The Board of Directors held four meetings during 2006. Each Director attended all of the meetings of the Board and of each committee of which he or she was a member in 2006, except the following:

 

   

Clyde G. Nixon was absent from the September 2006 Board meeting.

 

   

Ferdinand E. Megerlin was absent from the March 2006 Compensation Committee and Audit Committee meetings.

The Company has adopted a code of ethics, which applies to all directors, officers and employees. The code of ethics is monitored by the Company’s Audit Committee and is available on its website, www.sunhydraulics.com. A copy of the code of ethics will be provided to any person without charge, upon request, by writing to the Company at 1500 West University Parkway, Sarasota, FL 34243, Attention: Investor Relations.

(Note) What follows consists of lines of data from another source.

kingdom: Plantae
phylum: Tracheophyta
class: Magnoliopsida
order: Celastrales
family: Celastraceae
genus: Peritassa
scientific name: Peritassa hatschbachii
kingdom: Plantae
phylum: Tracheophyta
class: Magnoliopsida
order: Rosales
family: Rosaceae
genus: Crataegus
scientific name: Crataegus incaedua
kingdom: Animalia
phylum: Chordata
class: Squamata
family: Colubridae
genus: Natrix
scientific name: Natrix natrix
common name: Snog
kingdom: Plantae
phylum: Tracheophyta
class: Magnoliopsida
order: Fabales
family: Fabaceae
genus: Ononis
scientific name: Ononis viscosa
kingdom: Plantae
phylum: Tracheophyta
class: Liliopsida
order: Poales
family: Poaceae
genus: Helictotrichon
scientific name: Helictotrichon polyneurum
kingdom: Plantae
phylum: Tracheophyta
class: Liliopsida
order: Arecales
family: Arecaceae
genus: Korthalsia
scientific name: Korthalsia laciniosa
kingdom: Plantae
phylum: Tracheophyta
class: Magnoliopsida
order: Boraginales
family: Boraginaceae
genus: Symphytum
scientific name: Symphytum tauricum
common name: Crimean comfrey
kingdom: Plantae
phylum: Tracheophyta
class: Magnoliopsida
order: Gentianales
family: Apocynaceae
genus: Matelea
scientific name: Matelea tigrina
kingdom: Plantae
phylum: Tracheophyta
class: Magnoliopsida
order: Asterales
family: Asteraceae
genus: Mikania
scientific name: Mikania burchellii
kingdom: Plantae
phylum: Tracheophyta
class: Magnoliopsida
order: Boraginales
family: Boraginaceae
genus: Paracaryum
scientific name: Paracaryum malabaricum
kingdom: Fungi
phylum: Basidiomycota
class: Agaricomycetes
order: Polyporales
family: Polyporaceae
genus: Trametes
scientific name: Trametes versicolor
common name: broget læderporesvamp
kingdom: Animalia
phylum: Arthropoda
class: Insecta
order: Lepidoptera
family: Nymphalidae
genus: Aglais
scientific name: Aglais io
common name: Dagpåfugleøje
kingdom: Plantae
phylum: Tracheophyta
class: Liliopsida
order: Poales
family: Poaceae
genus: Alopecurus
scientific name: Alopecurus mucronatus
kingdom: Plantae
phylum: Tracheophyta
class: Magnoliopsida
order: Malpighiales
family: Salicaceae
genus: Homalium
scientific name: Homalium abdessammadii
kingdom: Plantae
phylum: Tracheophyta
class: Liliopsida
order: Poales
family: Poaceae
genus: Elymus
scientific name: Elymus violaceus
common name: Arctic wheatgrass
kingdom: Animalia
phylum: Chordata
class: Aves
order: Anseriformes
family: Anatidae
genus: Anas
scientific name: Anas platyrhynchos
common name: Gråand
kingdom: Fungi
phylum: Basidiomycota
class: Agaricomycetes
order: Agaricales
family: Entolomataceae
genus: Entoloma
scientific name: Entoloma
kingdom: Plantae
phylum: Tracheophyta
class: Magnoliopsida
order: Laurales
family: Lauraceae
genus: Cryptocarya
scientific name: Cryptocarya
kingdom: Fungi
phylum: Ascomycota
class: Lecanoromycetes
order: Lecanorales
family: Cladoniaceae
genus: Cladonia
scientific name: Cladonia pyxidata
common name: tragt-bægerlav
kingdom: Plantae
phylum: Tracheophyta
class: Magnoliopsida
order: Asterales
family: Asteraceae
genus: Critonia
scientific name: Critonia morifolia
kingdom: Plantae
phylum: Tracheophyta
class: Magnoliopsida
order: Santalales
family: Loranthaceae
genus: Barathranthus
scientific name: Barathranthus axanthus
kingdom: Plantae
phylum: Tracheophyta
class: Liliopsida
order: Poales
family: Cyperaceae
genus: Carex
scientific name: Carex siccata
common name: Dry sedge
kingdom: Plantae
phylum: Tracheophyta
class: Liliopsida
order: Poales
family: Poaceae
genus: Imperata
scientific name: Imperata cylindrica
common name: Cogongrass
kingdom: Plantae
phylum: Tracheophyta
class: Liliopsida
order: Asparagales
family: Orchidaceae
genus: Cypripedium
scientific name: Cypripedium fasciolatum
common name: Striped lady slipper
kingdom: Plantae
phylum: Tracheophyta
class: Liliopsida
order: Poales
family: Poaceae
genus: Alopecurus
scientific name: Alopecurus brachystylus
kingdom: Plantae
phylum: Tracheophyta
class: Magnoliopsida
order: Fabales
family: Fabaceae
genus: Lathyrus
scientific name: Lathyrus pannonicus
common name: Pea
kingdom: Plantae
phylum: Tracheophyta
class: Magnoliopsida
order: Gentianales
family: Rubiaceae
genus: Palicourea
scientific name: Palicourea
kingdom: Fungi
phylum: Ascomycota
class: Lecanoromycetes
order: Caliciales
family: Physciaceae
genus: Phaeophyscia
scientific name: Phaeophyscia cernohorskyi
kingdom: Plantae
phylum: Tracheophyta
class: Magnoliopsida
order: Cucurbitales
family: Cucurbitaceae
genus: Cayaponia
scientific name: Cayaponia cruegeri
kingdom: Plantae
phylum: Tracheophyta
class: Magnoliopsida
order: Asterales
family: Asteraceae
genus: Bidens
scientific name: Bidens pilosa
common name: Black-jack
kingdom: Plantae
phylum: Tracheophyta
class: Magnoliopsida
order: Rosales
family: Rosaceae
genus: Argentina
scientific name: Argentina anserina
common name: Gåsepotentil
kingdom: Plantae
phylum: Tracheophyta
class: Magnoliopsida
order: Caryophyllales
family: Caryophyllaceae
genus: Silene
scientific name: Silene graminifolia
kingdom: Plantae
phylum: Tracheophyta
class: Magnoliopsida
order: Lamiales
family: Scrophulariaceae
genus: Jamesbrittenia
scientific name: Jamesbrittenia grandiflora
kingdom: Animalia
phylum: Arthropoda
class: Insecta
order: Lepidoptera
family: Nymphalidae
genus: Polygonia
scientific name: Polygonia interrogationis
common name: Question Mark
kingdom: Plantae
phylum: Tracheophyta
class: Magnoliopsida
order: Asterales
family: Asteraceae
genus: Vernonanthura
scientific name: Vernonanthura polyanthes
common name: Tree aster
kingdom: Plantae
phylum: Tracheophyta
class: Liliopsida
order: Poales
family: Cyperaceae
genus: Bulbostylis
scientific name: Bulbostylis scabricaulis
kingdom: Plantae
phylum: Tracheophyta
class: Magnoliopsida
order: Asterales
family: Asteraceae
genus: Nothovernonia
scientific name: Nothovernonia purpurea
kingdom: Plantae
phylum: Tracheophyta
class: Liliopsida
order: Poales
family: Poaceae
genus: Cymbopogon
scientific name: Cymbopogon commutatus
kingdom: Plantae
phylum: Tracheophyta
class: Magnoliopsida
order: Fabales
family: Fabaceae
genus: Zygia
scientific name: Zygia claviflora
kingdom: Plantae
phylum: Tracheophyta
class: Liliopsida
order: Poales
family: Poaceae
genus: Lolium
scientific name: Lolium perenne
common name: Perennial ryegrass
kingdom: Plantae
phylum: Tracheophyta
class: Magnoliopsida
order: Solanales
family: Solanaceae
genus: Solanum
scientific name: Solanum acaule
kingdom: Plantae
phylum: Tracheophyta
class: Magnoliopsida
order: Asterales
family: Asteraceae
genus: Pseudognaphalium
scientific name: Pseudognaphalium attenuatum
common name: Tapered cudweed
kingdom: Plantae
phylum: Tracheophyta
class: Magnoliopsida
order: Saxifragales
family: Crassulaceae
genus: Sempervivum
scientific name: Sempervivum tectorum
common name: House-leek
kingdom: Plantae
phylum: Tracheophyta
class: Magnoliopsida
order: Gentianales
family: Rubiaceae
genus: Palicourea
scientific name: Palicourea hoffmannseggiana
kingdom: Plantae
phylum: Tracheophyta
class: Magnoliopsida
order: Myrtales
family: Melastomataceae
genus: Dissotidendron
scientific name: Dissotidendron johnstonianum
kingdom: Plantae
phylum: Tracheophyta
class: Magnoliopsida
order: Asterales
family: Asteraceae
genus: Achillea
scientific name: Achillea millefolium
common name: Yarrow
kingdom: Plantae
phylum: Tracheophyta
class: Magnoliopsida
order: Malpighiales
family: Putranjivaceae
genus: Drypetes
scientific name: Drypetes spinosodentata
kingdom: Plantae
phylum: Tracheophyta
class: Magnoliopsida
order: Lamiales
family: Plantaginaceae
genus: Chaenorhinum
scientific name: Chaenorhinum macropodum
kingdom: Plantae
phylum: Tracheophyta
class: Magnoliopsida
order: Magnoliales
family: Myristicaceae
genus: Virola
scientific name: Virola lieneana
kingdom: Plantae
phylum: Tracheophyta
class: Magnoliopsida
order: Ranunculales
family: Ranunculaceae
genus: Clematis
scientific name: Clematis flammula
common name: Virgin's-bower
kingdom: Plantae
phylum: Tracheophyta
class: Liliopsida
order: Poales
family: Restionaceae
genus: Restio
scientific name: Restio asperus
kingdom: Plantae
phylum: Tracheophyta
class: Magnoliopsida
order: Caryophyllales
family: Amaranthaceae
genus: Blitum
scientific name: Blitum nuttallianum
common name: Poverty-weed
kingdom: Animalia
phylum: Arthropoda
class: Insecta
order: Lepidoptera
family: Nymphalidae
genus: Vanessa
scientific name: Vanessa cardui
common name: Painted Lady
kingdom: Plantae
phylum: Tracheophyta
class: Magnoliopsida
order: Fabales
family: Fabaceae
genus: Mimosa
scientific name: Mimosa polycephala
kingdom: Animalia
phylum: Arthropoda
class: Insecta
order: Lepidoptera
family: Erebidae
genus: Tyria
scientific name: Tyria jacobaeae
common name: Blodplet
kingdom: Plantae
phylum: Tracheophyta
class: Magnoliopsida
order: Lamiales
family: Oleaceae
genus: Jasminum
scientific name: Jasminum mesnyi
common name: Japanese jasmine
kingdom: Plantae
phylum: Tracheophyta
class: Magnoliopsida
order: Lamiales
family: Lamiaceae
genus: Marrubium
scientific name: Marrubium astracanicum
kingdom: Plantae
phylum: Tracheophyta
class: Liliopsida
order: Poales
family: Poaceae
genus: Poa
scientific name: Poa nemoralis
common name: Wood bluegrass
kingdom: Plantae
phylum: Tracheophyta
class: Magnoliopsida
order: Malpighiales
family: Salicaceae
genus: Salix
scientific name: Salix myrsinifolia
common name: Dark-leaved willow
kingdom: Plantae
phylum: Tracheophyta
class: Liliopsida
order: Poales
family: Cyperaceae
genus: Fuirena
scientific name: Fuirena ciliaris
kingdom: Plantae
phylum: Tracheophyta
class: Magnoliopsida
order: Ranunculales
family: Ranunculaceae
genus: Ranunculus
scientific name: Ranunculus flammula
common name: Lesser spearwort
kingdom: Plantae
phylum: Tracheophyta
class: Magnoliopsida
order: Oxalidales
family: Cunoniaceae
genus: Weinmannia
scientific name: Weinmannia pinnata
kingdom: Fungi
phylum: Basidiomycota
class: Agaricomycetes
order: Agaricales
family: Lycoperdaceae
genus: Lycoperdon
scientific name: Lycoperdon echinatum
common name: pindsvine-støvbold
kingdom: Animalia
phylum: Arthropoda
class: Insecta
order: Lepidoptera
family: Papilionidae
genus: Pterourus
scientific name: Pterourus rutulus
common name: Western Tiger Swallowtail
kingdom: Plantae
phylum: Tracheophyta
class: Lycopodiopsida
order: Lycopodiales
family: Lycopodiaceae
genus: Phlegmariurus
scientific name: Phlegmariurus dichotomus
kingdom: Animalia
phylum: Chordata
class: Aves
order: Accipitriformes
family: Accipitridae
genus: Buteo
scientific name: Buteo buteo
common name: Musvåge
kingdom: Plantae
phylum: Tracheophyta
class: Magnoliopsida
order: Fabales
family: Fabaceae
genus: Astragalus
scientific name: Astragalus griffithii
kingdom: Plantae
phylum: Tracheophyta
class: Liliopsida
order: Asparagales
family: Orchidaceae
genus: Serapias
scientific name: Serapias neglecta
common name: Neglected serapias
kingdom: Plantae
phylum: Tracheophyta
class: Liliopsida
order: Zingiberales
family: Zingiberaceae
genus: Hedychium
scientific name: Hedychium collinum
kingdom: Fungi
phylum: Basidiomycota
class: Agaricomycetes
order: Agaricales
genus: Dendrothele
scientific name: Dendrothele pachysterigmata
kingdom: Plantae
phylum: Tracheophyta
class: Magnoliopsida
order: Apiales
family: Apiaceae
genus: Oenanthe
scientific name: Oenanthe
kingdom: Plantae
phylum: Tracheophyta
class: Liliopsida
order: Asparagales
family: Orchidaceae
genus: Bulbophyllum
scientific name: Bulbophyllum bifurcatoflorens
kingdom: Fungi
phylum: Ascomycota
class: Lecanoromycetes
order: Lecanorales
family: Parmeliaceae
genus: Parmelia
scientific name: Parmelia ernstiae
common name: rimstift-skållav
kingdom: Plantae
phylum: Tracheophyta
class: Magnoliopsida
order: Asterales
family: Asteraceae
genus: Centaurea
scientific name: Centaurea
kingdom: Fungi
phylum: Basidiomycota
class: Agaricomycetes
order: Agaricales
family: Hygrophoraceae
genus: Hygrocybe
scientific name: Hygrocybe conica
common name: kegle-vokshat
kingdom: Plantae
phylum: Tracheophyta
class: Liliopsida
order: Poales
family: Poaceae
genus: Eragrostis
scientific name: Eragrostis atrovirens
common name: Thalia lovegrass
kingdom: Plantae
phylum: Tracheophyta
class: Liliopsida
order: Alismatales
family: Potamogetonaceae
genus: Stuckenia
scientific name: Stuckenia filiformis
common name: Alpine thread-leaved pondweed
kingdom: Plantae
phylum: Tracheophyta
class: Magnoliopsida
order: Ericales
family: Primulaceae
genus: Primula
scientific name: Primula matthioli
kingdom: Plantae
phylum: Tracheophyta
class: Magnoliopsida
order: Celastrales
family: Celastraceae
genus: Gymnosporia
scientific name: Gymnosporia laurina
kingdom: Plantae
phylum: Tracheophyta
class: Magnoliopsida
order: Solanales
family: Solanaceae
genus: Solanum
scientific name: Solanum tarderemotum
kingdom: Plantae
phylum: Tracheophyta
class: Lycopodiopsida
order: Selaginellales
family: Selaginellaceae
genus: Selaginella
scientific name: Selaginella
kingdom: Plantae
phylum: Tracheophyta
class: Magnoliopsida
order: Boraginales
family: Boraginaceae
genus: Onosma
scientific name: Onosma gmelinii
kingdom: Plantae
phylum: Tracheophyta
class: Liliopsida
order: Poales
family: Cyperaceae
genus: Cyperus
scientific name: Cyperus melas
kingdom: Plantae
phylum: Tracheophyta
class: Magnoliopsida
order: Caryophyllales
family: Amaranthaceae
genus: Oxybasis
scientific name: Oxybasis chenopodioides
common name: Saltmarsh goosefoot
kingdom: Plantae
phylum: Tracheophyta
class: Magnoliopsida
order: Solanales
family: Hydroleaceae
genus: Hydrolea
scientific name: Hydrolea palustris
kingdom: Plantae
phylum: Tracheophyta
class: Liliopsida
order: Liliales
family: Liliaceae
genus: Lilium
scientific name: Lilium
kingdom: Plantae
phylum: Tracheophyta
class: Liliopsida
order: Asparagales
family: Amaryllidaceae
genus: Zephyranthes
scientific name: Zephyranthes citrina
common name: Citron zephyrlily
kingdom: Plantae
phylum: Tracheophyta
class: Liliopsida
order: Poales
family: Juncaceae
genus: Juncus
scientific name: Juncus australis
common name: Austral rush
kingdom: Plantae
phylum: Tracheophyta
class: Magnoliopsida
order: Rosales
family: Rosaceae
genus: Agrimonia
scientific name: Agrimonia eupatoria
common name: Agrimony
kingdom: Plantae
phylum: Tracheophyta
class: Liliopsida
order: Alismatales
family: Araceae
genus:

Section 16(a) Beneficial Ownership Reporting Compliance

Section 16(a) of the Securities Exchange Act of 1934 requires the Company’s Directors, officers and holders of more than 10% of the Company’s Common Stock to file with the Securities and Exchange Commission initial reports of ownership and reports of changes in ownership of Common Stock and any other equity securities of the Company. To the Company’s knowledge, based solely upon a review of the forms, reports and certificates filed with the Company by such persons, other than as set forth below, all of them complied with the Section 16(a) filing requirements in 2006.

The Koski Family Partnership filed late one Form 4 reporting one transaction; John Kahler filed late one Form 4 reporting one transaction; Clyde Nixon filed late one Form 4 reporting one transaction; and Jeffrey Cooper filed late one Form 4 reporting four transactions.